What is a Data Lake?

A new concept in big data is making the rounds, and it could change the way firms approach long-term analysis.

About two years ago, while many firms were still struggling with Hadoop and wrapping their minds around the potential of big data, a new and potentially revolutionary concept, a data lake, piqued the attention of technology officers.

A data lake (or "enterprise data hub," in Cloudera's market), as opposed to a data warehouse, contains the mess of raw unstructured or multi-structured data that for the most part has unrecognized value for the firm. While traditional data warehouses will clean up and convert incoming data for specific analysis and applications, the raw (and processed) data residing in lakes are still waiting for applications to discover ways to manufacture insights.

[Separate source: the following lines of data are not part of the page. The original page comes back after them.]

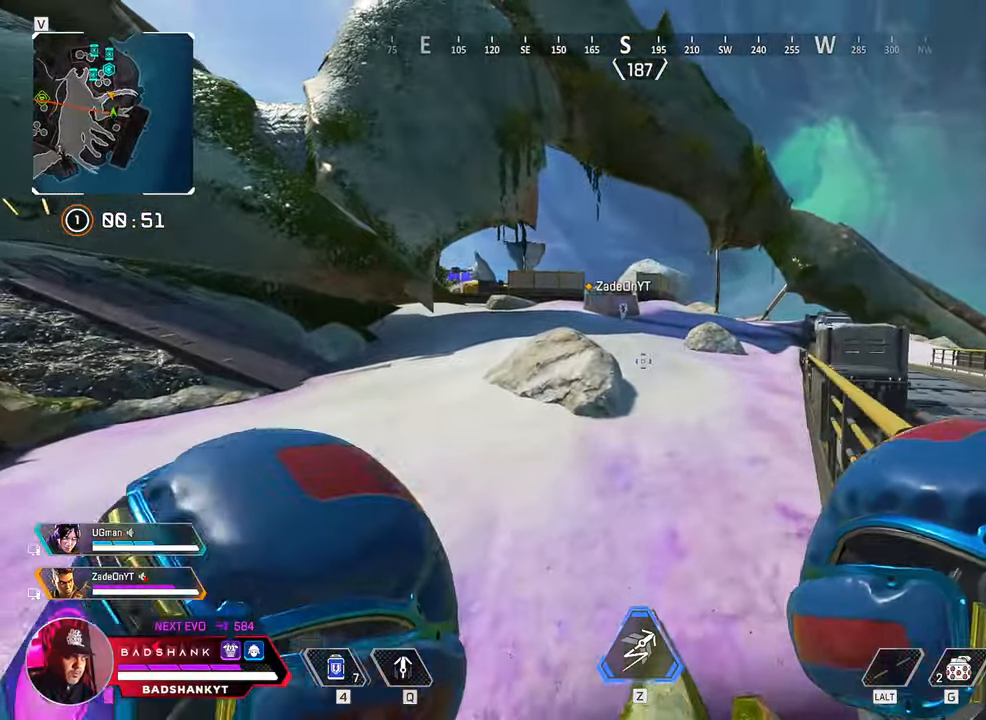
{"keys": ["ctrl", "w"], "mouse": [], "events": [[350, "ctrl", "down"]]}
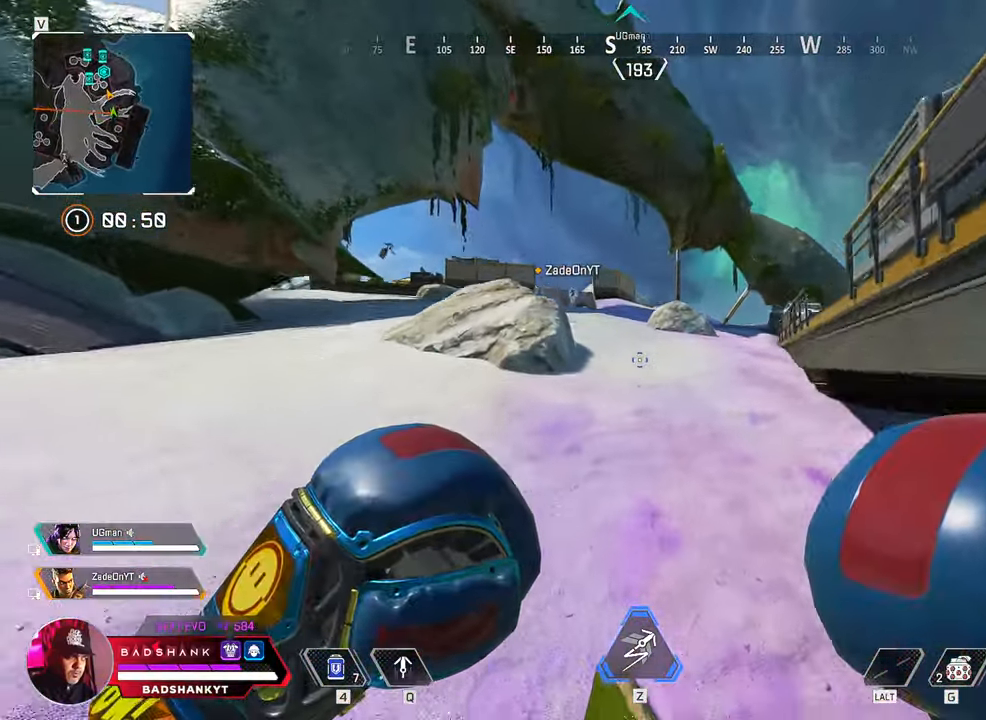
{"keys": ["w"], "mouse": [], "events": [[33, "v", "down"], [67, "ctrl", "up"], [100, "v", "up"], [150, "tab", "down"], [300, "tab", "up"]]}
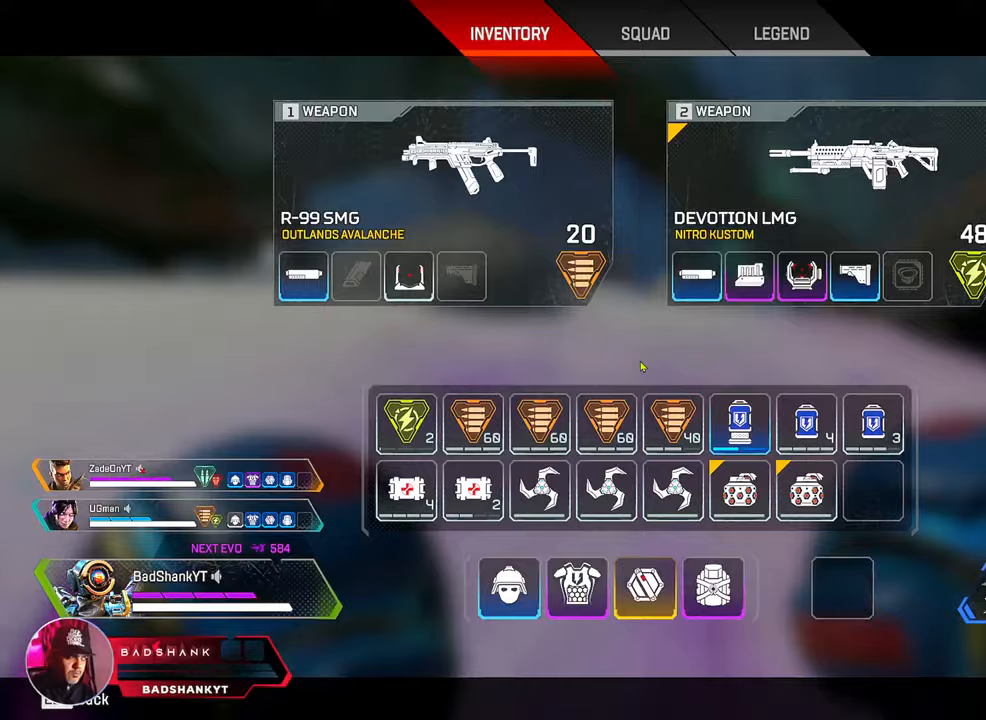
{"keys": ["w"], "mouse": [], "events": [[417, "tab", "down"], [500, "tab", "up"]]}
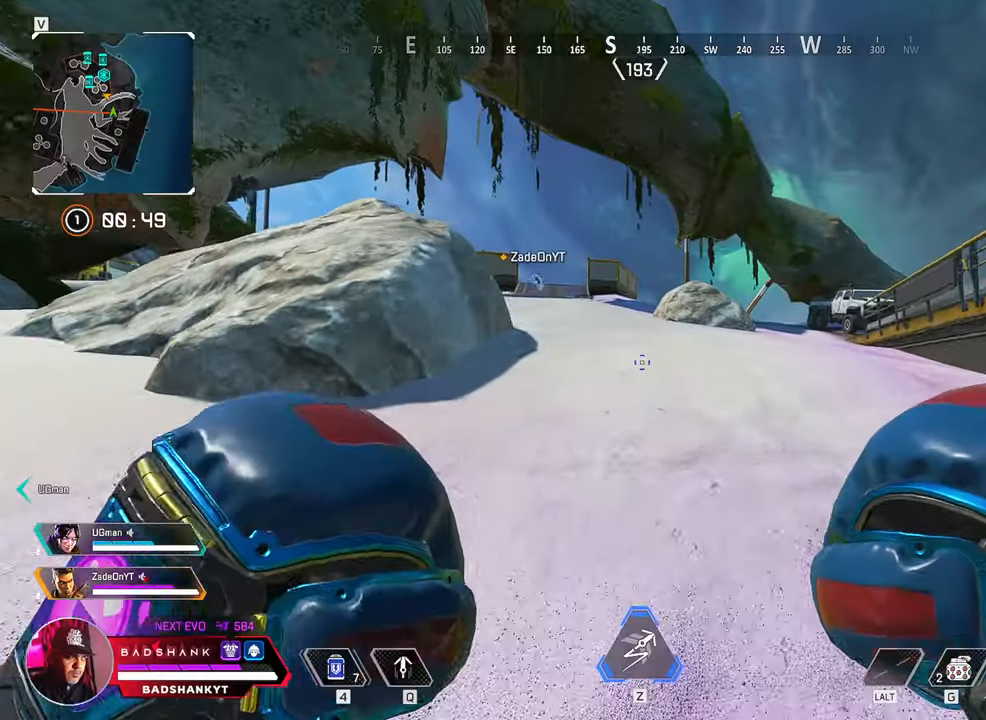
{"keys": ["w"], "mouse": [], "events": []}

The data channels with unrecognized value include social media, clickstream data, sensor data, server logs, customer transactions, videos, and more. In a rapidly growing world of big data and growing sources of information, this category is likely to increase exponentially.

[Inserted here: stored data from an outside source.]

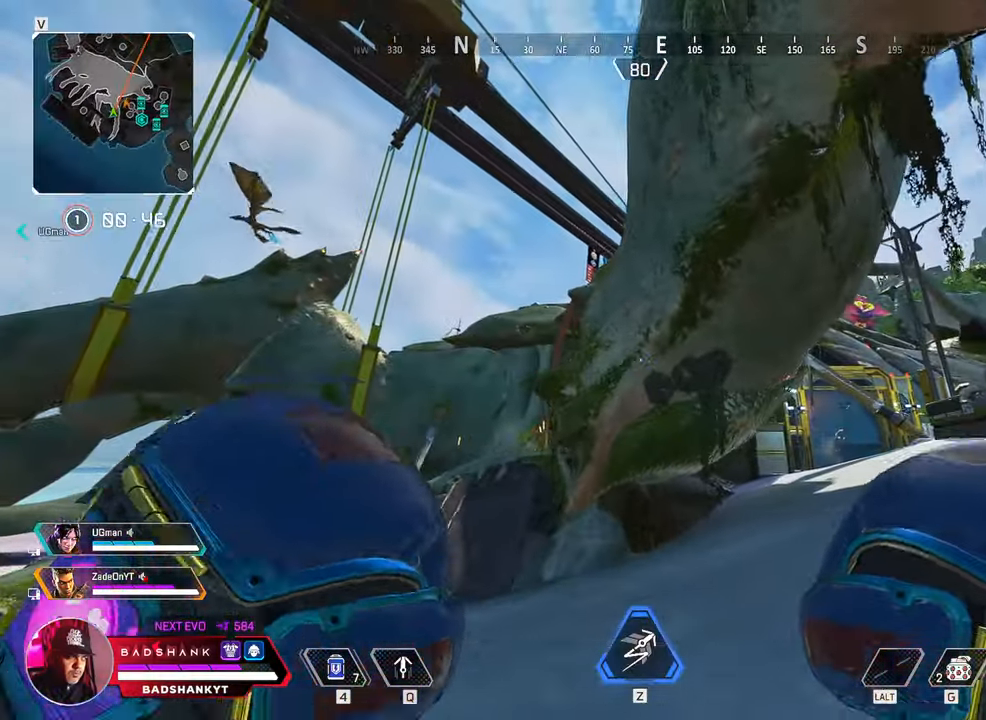
{"keys": ["w"], "mouse": [], "events": [[250, "d", "up"]]}
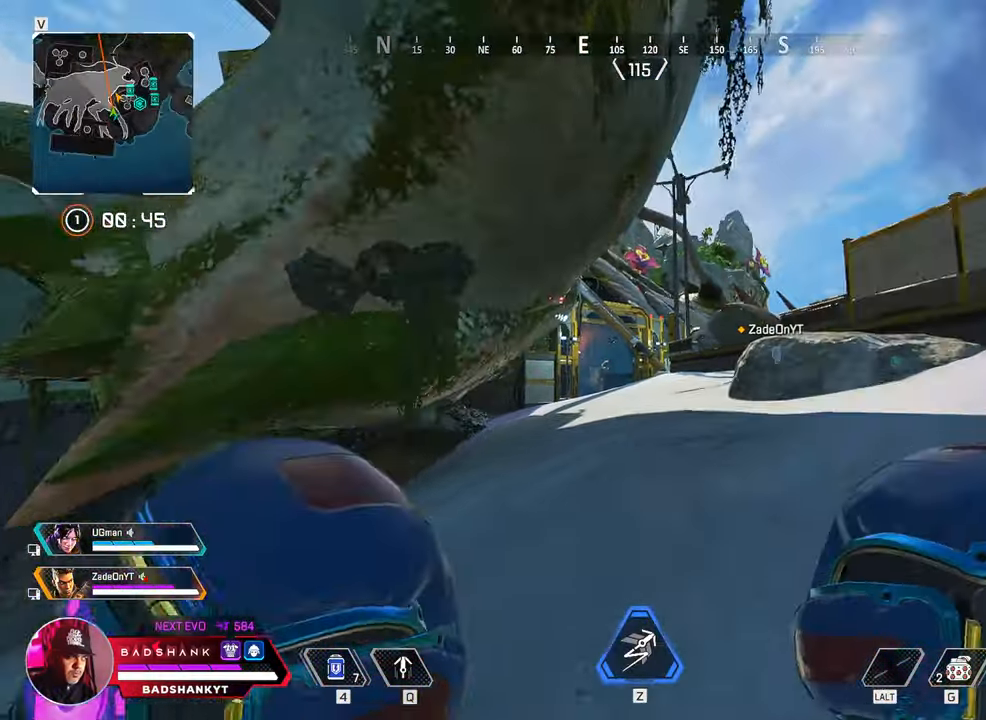
{"keys": ["ctrl", "w"], "mouse": [], "events": [[500, "ctrl", "down"]]}
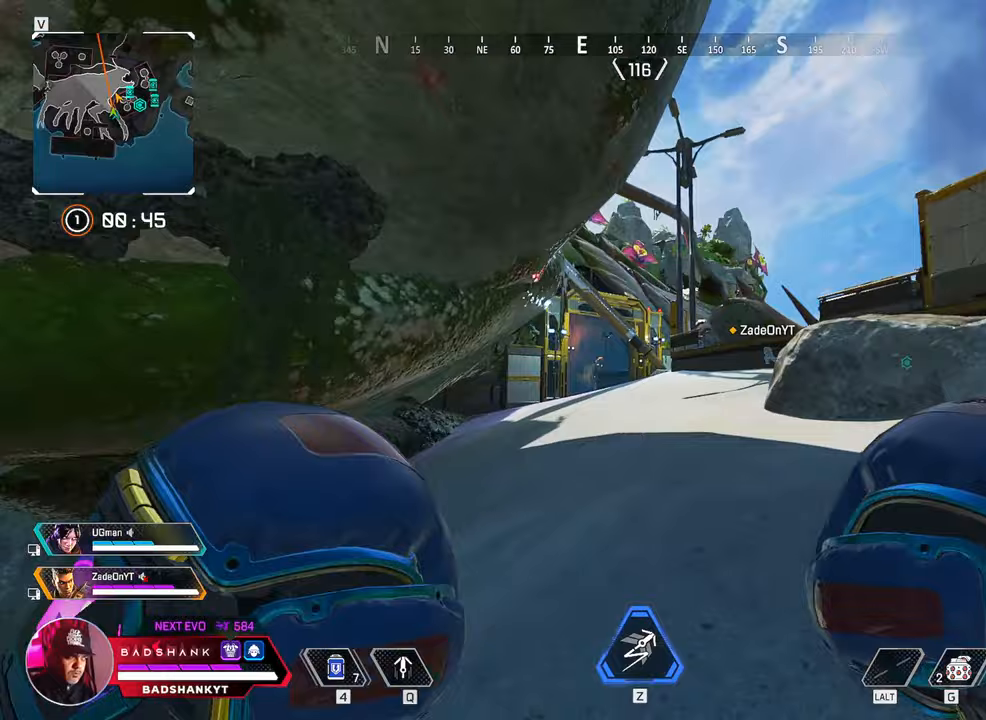
{"keys": ["w"], "mouse": [], "events": [[233, "space", "down"], [433, "space", "up"], [467, "ctrl", "up"]]}
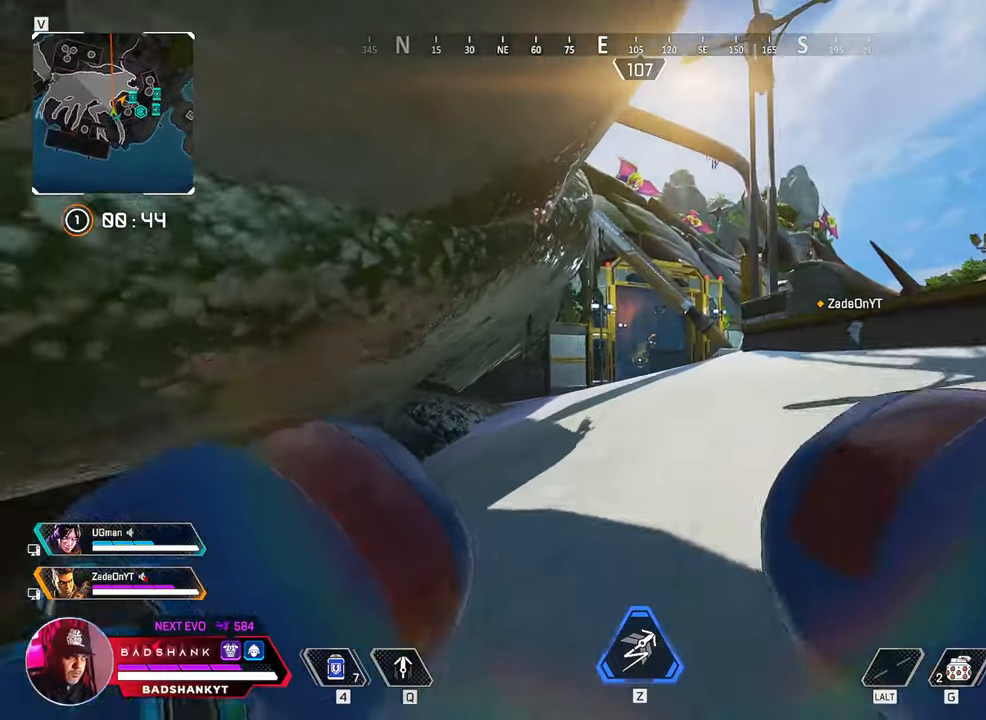
{"keys": ["w"], "mouse": []}
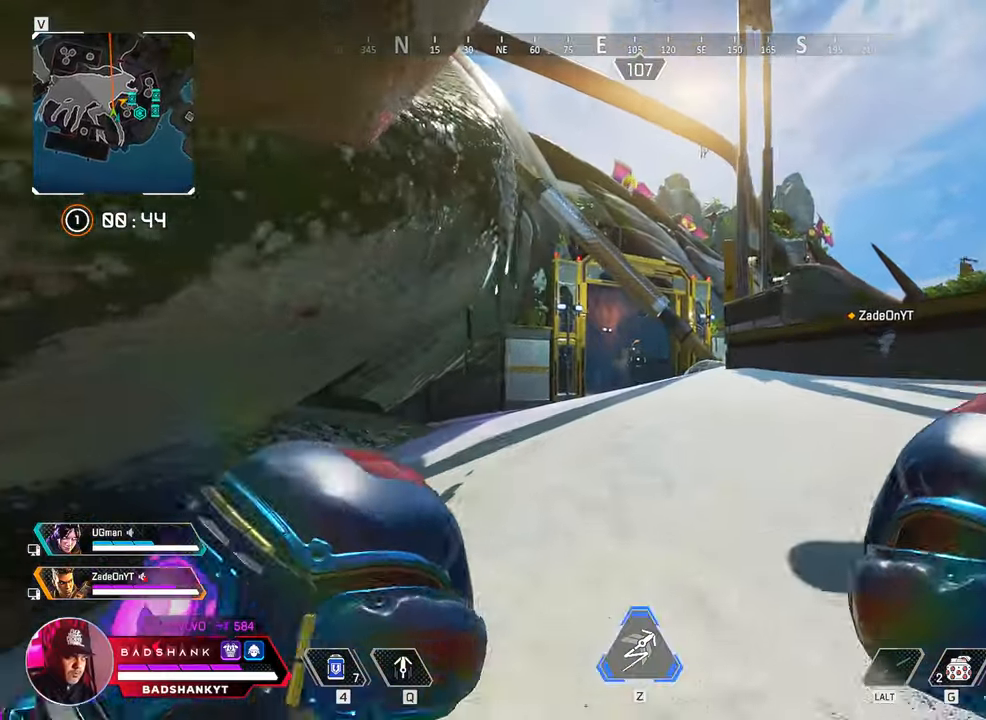
{"keys": ["w"], "mouse": []}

"The data is stored there only once and it can be accessed in many ways," explains Chris Twogood, VP of product and services marketing at Teradata. "It's always there in its original fidelity for you go back, manipulate, change, and refine." Customers use Hadoop to shift through the lake and extract the relevant data for the query.

[For more on big data trends, read: Big Data in Capital Markets Crosses the Chasm]

The data lake concept has been gaining popularity in the last 8 months with applications coming from Howrtonworks and Cloudera. Lowered costs of storage, and Hadoop's ability to store more data types at scale made the idea increasingly tangible. Concepts for use cases in financial services are still underway, but it's easy to see where it might aid application in risk analysis and fraud analysis by identifying patterns and building profiles of customers and clients likely to cause or experience issues.

Using call center notes, detailed web log information, cookies, tweets, and branch and ATM information (all largely unstructured data) a bank could use the lake to ID customers and better understand behaviors. For example, are they showing signs of closing their account, notable life changes, or interest in new products?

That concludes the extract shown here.